In a report published on Wednesday, the National Association of Realtors (NAR) proposed that Obama’s tax credit for first time buyers should be expanded across the market to all buyers. Concerns were also raised about appraisals. Lawrence Yun, the NAR’s cheif economist, cited the appraisal problem as “serious,” and characterized by buyers using appraisers who are not from their neighborhood or who are comparing their property to distresed or damaged homes. These appraisal problems are allegedly pulling down home values, and hurting the industry.
Complaints about appraisals are nothing new. However, the importance of a good appraisal is especially crucial in this economy, where there are so many distressed properties on the market that a home could be compared to. It is nonetheless true that, as we reported, have a foreclosed home within 500 ft. of a property decreases its value significantly. As the number of foreclosures increase, more properties will be affected. Nonetheless, it is also true that a home that is not in foreclosure should probably not be valued the same as a home in foreclosure. One is a distressed property, the other is not.
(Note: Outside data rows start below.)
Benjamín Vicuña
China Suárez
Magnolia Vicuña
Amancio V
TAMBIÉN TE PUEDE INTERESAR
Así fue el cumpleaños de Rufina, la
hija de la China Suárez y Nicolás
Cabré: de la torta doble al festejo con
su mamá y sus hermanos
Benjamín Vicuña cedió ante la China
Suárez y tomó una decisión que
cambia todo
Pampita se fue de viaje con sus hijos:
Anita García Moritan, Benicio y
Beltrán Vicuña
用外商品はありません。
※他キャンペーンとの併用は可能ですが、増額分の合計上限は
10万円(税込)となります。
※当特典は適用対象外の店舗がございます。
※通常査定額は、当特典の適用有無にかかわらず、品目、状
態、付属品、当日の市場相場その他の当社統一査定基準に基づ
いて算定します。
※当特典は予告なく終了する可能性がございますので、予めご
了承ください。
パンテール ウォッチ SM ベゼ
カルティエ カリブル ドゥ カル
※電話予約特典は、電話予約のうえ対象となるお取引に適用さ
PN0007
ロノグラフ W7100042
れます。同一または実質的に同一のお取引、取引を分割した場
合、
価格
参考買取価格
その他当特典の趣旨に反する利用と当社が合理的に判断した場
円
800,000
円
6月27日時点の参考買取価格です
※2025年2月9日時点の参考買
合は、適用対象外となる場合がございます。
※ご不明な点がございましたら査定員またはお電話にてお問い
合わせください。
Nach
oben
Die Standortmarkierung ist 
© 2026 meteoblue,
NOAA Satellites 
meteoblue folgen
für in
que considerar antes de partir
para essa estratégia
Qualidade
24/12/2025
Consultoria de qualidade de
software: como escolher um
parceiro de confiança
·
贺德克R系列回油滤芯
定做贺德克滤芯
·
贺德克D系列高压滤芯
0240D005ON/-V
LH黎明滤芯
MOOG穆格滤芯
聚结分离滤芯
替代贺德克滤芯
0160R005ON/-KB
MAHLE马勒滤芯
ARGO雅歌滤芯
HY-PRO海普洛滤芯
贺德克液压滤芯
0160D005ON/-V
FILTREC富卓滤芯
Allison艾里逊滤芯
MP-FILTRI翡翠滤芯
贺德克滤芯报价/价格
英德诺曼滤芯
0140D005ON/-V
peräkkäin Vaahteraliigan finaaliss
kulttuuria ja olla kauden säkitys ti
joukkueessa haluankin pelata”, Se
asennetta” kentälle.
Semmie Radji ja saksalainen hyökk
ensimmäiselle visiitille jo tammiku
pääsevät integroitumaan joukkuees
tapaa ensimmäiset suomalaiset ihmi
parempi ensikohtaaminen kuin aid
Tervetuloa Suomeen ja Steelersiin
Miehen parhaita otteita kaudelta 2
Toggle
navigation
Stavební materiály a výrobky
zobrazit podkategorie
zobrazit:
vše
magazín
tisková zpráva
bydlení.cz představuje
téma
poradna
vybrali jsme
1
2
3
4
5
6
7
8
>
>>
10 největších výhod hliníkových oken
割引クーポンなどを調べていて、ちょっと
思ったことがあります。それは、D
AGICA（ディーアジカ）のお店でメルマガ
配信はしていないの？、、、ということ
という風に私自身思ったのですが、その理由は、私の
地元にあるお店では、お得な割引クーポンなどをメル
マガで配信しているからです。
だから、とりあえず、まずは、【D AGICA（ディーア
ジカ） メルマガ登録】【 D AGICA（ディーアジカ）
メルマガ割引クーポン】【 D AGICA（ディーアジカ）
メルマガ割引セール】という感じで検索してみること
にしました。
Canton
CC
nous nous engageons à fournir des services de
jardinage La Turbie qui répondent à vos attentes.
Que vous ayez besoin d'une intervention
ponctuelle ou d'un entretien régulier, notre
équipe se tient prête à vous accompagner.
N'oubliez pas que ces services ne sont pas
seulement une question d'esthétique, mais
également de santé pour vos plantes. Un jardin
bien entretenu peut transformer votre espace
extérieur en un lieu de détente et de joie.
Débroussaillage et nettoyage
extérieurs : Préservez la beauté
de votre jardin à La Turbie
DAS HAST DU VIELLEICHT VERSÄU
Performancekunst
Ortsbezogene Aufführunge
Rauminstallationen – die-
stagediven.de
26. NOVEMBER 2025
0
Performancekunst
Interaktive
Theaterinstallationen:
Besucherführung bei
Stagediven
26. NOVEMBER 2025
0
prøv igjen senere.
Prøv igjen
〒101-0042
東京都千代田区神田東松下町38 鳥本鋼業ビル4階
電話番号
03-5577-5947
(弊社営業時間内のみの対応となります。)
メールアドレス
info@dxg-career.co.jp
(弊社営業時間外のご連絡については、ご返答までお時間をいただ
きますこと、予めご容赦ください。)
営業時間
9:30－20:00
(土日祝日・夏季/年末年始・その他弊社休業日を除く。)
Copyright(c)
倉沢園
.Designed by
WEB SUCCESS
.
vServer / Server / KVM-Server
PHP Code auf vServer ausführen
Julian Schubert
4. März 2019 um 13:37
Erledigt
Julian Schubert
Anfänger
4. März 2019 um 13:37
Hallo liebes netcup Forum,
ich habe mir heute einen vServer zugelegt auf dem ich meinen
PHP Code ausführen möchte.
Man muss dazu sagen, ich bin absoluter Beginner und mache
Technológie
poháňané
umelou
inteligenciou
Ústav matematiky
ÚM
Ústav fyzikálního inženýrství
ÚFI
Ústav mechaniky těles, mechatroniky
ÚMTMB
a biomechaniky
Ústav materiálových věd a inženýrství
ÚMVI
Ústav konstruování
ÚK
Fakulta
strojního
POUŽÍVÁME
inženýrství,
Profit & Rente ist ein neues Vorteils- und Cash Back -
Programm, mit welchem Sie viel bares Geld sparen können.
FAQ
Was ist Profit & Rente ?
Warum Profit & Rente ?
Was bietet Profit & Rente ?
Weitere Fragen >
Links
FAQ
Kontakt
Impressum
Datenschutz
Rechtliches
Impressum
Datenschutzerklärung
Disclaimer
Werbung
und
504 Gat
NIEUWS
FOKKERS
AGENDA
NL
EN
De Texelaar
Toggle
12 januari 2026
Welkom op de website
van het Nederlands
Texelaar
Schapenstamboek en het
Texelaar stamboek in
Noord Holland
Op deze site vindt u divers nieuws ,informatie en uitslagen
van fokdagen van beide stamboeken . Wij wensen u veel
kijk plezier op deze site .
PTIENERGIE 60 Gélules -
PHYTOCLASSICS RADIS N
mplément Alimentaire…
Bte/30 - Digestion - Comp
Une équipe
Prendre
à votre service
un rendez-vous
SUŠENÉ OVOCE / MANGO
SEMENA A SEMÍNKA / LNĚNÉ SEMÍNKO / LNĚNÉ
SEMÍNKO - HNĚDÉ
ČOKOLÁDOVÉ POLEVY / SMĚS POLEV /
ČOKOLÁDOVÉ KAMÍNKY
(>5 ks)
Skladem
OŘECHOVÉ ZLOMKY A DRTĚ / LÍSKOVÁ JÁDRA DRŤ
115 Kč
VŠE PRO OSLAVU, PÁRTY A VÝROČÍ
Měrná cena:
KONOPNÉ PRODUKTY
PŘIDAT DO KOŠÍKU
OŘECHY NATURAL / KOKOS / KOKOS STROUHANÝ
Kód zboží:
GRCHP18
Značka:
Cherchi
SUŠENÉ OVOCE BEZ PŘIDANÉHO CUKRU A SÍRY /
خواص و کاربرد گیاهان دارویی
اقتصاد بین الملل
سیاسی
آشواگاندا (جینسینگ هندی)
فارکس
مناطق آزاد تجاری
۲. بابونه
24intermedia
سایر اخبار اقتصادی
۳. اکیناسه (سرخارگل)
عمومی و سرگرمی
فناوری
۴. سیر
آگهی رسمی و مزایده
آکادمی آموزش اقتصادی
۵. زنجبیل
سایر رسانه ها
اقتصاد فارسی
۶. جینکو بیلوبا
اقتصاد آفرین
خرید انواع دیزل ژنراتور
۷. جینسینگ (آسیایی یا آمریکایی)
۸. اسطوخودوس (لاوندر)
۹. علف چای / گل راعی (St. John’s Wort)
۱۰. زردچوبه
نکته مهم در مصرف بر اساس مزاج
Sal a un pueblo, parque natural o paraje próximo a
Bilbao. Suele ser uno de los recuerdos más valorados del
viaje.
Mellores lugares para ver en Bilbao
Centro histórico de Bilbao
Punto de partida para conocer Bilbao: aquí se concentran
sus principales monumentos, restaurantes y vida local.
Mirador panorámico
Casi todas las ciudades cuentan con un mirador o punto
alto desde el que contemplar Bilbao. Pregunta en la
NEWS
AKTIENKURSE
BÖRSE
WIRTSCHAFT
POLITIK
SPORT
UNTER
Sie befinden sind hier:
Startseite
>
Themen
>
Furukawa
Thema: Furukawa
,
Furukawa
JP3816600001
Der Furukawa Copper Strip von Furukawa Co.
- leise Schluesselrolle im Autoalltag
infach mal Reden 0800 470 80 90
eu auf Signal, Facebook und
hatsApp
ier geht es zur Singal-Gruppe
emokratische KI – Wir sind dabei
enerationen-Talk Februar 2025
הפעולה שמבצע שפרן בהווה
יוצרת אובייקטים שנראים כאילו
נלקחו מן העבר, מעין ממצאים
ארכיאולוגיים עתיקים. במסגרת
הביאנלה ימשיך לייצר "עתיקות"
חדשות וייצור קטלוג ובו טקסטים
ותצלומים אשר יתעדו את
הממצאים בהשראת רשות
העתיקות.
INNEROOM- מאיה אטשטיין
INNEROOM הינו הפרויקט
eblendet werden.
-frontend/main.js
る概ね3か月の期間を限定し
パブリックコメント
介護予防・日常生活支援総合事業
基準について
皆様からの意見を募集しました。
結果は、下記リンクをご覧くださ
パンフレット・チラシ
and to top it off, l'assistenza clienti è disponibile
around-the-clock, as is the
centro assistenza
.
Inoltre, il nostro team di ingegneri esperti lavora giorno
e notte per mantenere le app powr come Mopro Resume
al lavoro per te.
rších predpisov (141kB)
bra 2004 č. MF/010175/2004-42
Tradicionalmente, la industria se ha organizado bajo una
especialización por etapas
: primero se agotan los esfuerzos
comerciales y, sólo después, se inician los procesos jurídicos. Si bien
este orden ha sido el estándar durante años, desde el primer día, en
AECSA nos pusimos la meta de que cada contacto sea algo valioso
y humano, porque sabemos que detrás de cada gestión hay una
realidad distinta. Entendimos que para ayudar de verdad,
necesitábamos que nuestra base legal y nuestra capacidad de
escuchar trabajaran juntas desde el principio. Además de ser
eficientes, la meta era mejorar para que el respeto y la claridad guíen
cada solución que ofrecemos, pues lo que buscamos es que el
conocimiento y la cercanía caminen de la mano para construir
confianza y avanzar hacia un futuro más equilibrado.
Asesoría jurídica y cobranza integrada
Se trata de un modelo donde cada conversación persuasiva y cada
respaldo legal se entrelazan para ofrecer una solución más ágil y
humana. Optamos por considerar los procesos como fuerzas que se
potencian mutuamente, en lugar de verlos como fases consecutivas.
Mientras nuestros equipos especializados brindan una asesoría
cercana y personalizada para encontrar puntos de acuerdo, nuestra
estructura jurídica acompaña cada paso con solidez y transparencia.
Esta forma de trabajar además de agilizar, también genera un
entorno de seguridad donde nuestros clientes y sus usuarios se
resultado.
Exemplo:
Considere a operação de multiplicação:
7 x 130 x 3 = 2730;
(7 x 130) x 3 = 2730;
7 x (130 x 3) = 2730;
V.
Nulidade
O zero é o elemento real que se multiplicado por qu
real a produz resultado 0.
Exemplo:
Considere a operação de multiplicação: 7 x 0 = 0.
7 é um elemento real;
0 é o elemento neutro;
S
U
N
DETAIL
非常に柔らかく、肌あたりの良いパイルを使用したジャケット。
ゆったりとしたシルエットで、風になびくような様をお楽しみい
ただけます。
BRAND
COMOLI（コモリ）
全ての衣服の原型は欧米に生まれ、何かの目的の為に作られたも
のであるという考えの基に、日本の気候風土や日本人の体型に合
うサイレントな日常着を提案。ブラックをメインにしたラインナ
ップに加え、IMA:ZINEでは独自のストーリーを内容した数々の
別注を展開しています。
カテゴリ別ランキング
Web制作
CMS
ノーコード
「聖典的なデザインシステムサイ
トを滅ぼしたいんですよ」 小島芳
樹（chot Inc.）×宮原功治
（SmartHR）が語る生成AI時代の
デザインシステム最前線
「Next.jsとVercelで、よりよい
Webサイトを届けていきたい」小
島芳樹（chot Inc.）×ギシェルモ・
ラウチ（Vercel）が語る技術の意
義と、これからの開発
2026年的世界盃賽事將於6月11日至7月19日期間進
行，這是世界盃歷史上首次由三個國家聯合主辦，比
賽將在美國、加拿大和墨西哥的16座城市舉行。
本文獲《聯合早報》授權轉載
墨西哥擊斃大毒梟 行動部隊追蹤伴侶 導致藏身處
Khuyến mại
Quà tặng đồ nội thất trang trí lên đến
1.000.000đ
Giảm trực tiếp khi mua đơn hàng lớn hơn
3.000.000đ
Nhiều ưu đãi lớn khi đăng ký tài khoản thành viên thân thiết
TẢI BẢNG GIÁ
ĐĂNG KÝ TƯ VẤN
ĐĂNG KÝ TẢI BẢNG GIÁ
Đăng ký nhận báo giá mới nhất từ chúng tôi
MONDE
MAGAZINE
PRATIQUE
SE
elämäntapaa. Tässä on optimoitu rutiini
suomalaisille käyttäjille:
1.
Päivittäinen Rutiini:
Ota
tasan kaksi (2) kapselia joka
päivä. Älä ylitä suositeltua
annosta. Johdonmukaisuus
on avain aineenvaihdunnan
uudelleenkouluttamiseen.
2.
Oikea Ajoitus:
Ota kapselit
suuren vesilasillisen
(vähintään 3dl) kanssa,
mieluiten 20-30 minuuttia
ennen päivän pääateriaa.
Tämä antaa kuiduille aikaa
In terms of expanding Obama’s tax credits, the NAR proposes an interesting idea. It is true that an expanded tax credit would probably drive more buyers into the market. However, the influx of buyers would not necessarily cause the market to rebound. We have already seen an increase in home buyers, but property values still remain low and there still remains a lot of properties on the market. Introducing more potential buyers would likely not change these facts when there are still so many foreclosures dragging down property values in many areas.